We sway-Lois in her red micro-mini and black-ribbed hose from France; me in my ankle-length rust knit dress with matching beret-until a dark-haired, smooth-faced guy from India, yellow silk scarf around his neck, grabs her and slides his knee up and down her leg, like he knows what he's doing.

"Yah! Yo! Yah!" She wraps her arms around him and yelps.

Charlie comes up from behind, doing "The Train"-a dirty dance-and choo-choos into me.

Lois notices. "Yeah!" she howls.

"That's a little wild," I say to Charlie.

"Don't be afraid of me," he says, backing up. "I want to know you." Then he saunters off to someone else he wants to know.

A tall, trim, Black-American appears from out of nowhere. He's young, no more than thirty. "I'm Jim," he says. "Care to dance?"

He looks dignified . . . sensitive.

I nod.

He starts to put his arms around me, but I step into my solo thing. The whole time we dance he stares at me, his eyes dark and mysterious.

"Can I buy you a drink?" he says.

He orders a Screwdriver for me but nothing for himself. He's an intern at a local hospital and has to be up at dawn.

"Will you be here tomorrow?" he asks.

I shake my head. "Lois and I are returning to Los Angeles in the morning."

"I don't like L.A.," he says, "the freeway gridlock." He hands me his phone number and email address, and says goodnight.

I kiss him on the cheek, surprising him and myself.

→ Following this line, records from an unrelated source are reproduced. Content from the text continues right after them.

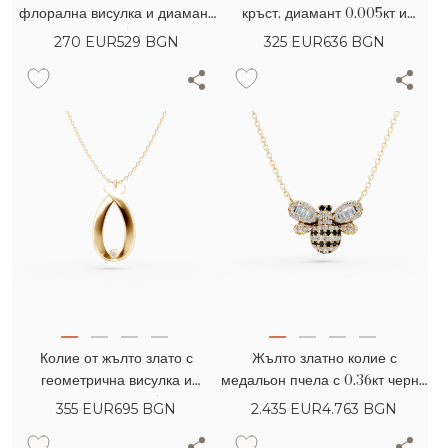
флорална висулка и диамант
кръст, диамант 0.005кт и
0.005кт
култивирани перли
270
EUR
529 BGN
325
EUR
636 BGN
Колие от жълто злато с
Жълто златно колие с
геометрична висулка и
медальон пчела с 0.36кт черни
диамант 0.005кт
диаманти и безцветни багетни
355
EUR
695 BGN
2.435
EUR
4.763 BGN
диаманти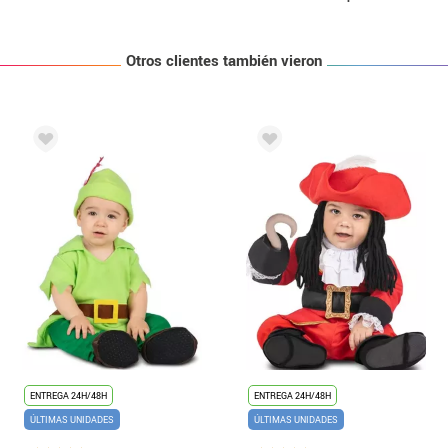
Otros clientes también vieron
ENTREGA 24H/48H
ENTREGA 24H/48H
ÚLTIMAS UNIDADES
ÚLTIMAS UNIDADES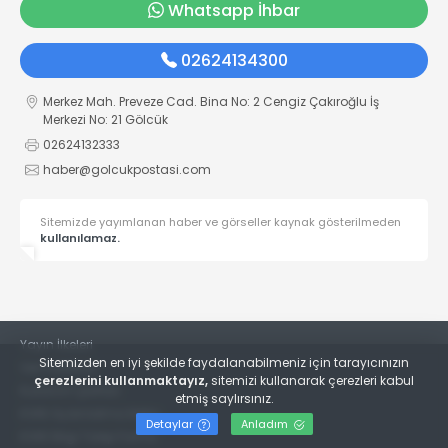
Whatsapp İhbar
02624134300
Merkez Mah. Preveze Cad. Bina No: 2 Cengiz Çakıroğlu İş
Merkezi No: 21 Gölcük
02624132333
haber@golcukpostasi.com
Sitemizde yayımlanan haber ve görseller kaynak gösterilmeden
kullanılamaz.
Yayın İlkeleri
Sitemizden en iyi şekilde faydalanabilmeniz için tarayıcınızın
Veri Politikası
çerezlerini kullanmaktayız,
sitemizi kullanarak çerezleri kabul
Kullanım Şartları
etmiş saylırsınız.
KVKK Aydınlatma Metni
Detaylar
Anladım
KVKK Bilgi Talep Formu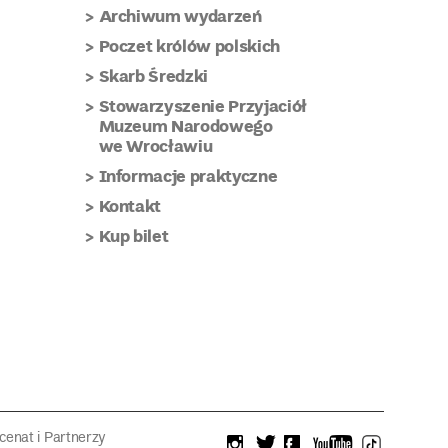
Archiwum wydarzeń
Poczet królów polskich
Skarb Średzki
Stowarzyszenie Przyjaciół
Muzeum Narodowego
we Wrocławiu
Informacje praktyczne
Kontakt
Kup bilet
enat i Partnerzy
instagram
twitter
facebook
youtube
tiktok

But I know it's the last time I'll see him.

Moments later, Charlie appears and asks for a kiss on the cheek-and I realize he watched me with Jim. Not to be unkind, I oblige.

Then I look up to see Jim, a short distance away, looking defeated.

I ride down the elevator with Lois and the Indian, his yellow silk scarf around her neck.

Back in L.A., I start to write an email to Jim. "I enjoyed meeting you," I say, "and admire your chosen path in life." I add: "I rarely travel-unless someone begs me."

And then I delete it . . . and begin again.